A few records:
+++

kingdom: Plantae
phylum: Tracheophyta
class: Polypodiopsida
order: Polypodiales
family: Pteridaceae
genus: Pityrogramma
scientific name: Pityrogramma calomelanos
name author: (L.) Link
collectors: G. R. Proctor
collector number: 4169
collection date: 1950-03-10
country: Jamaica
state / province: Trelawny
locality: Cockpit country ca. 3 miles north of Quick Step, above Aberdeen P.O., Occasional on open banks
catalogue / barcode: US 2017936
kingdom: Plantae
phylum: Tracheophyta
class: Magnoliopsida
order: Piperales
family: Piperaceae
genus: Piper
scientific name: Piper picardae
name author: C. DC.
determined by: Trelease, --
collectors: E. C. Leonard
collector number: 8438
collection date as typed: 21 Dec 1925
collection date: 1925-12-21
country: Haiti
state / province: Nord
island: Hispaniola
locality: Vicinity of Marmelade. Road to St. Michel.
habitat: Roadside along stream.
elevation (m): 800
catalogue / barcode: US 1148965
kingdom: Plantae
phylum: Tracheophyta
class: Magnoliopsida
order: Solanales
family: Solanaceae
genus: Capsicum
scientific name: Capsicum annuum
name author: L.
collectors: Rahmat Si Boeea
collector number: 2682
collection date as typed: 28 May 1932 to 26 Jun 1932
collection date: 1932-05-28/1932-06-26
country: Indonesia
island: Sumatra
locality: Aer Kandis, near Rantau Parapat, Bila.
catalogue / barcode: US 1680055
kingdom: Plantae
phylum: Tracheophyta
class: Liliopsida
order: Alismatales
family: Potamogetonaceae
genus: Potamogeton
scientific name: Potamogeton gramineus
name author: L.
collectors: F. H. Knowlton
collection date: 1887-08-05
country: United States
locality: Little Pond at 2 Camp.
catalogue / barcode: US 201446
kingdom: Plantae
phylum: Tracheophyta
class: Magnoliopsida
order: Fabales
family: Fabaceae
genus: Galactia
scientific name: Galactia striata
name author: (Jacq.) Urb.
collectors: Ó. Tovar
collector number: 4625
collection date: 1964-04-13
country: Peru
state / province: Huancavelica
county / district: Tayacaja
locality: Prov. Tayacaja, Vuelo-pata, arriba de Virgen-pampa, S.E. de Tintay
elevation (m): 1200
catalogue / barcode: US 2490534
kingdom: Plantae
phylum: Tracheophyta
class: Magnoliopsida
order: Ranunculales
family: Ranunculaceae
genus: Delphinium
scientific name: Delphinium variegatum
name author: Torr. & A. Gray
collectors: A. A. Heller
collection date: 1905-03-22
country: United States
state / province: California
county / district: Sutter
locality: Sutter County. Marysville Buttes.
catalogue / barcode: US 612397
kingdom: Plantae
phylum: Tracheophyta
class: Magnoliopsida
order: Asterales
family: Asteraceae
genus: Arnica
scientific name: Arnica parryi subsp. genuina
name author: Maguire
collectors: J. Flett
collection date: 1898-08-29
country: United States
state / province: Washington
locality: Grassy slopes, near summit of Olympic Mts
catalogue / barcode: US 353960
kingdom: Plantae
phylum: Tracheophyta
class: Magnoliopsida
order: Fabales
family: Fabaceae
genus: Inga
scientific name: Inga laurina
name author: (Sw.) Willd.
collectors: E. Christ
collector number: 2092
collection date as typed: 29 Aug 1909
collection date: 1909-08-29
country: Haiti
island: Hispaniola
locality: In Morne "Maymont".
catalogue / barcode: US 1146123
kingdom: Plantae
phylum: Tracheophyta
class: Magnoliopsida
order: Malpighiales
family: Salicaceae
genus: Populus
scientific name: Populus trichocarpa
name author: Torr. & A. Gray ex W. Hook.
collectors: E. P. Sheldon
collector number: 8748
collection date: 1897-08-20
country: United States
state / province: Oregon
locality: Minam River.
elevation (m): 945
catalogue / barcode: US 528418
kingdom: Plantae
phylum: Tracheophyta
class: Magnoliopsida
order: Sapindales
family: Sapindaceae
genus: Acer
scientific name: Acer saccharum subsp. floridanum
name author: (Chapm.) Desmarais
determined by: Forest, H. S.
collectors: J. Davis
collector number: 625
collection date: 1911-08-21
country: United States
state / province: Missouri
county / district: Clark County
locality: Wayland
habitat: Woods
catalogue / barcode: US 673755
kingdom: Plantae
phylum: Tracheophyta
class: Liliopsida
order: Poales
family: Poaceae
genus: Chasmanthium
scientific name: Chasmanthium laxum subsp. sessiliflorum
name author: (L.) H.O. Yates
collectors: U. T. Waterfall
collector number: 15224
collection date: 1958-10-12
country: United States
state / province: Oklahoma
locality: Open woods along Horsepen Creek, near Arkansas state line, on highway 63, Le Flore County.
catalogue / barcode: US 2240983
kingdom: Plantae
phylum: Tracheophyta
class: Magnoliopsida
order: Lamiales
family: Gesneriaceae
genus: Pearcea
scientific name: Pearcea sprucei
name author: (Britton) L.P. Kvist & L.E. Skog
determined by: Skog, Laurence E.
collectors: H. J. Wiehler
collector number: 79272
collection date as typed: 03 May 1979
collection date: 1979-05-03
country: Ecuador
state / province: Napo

+++

§ **Brief**:
Copy all of the records above, line for line and without any changes.

§ **Answer in full**:
kingdom: Plantae
phylum: Tracheophyta
class: Polypodiopsida
order: Polypodiales
family: Pteridaceae
genus: Pityrogramma
scientific name: Pityrogramma calomelanos
name author: (L.) Link
collectors: G. R. Proctor
collector number: 4169
collection date: 1950-03-10
country: Jamaica
state / province: Trelawny
locality: Cockpit country ca. 3 miles north of Quick Step, above Aberdeen P.O., Occasional on open banks
catalogue / barcode: US 2017936
kingdom: Plantae
phylum: Tracheophyta
class: Magnoliopsida
order: Piperales
family: Piperaceae
genus: Piper
scientific name: Piper picardae
name author: C. DC.
determined by: Trelease, --
collectors: E. C. Leonard
collector number: 8438
collection date as typed: 21 Dec 1925
collection date: 1925-12-21
country: Haiti
state / province: Nord
island: Hispaniola
locality: Vicinity of Marmelade. Road to St. Michel.
habitat: Roadside along stream.
elevation (m): 800
catalogue / barcode: US 1148965
kingdom: Plantae
phylum: Tracheophyta
class: Magnoliopsida
order: Solanales
family: Solanaceae
genus: Capsicum
scientific name: Capsicum annuum
name author: L.
collectors: Rahmat Si Boeea
collector number: 2682
collection date as typed: 28 May 1932 to 26 Jun 1932
collection date: 1932-05-28/1932-06-26
country: Indonesia
island: Sumatra
locality: Aer Kandis, near Rantau Parapat, Bila.
catalogue / barcode: US 1680055
kingdom: Plantae
phylum: Tracheophyta
class: Liliopsida
order: Alismatales
family: Potamogetonaceae
genus: Potamogeton
scientific name: Potamogeton gramineus
name author: L.
collectors: F. H. Knowlton
collection date: 1887-08-05
country: United States
locality: Little Pond at 2 Camp.
catalogue / barcode: US 201446
kingdom: Plantae
phylum: Tracheophyta
class: Magnoliopsida
order: Fabales
family: Fabaceae
genus: Galactia
scientific name: Galactia striata
name author: (Jacq.) Urb.
collectors: Ó. Tovar
collector number: 4625
collection date: 1964-04-13
country: Peru
state / province: Huancavelica
county / district: Tayacaja
locality: Prov. Tayacaja, Vuelo-pata, arriba de Virgen-pampa, S.E. de Tintay
elevation (m): 1200
catalogue / barcode: US 2490534
kingdom: Plantae
phylum: Tracheophyta
class: Magnoliopsida
order: Ranunculales
family: Ranunculaceae
genus: Delphinium
scientific name: Delphinium variegatum
name author: Torr. & A. Gray
collectors: A. A. Heller
collection date: 1905-03-22
country: United States
state / province: California
county / district: Sutter
locality: Sutter County. Marysville Buttes.
catalogue / barcode: US 612397
kingdom: Plantae
phylum: Tracheophyta
class: Magnoliopsida
order: Asterales
family: Asteraceae
genus: Arnica
scientific name: Arnica parryi subsp. genuina
name author: Maguire
collectors: J. Flett
collection date: 1898-08-29
country: United States
state / province: Washington
locality: Grassy slopes, near summit of Olympic Mts
catalogue / barcode: US 353960
kingdom: Plantae
phylum: Tracheophyta
class: Magnoliopsida
order: Fabales
family: Fabaceae
genus: Inga
scientific name: Inga laurina
name author: (Sw.) Willd.
collectors: E. Christ
collector number: 2092
collection date as typed: 29 Aug 1909
collection date: 1909-08-29
country: Haiti
island: Hispaniola
locality: In Morne "Maymont".
catalogue / barcode: US 1146123
kingdom: Plantae
phylum: Tracheophyta
class: Magnoliopsida
order: Malpighiales
family: Salicaceae
genus: Populus
scientific name: Populus trichocarpa
name author: Torr. & A. Gray ex W. Hook.
collectors: E. P. Sheldon
collector number: 8748
collection date: 1897-08-20
country: United States
state / province: Oregon
locality: Minam River.
elevation (m): 945
catalogue / barcode: US 528418
kingdom: Plantae
phylum: Tracheophyta
class: Magnoliopsida
order: Sapindales
family: Sapindaceae
genus: Acer
scientific name: Acer saccharum subsp. floridanum
name author: (Chapm.) Desmarais
determined by: Forest, H. S.
collectors: J. Davis
collector number: 625
collection date: 1911-08-21
country: United States
state / province: Missouri
county / district: Clark County
locality: Wayland
habitat: Woods
catalogue / barcode: US 673755
kingdom: Plantae
phylum: Tracheophyta
class: Liliopsida
order: Poales
family: Poaceae
genus: Chasmanthium
scientific name: Chasmanthium laxum subsp. sessiliflorum
name author: (L.) H.O. Yates
collectors: U. T. Waterfall
collector number: 15224
collection date: 1958-10-12
country: United States
state / province: Oklahoma
locality: Open woods along Horsepen Creek, near Arkansas state line, on highway 63, Le Flore County.
catalogue / barcode: US 2240983
kingdom: Plantae
phylum: Tracheophyta
class: Magnoliopsida
order: Lamiales
family: Gesneriaceae
genus: Pearcea
scientific name: Pearcea sprucei
name author: (Britton) L.P. Kvist & L.E. Skog
determined by: Skog, Laurence E.
collectors: H. J. Wiehler
collector number: 79272
collection date as typed: 03 May 1979
collection date: 1979-05-03
country: Ecuador
state / province: Napo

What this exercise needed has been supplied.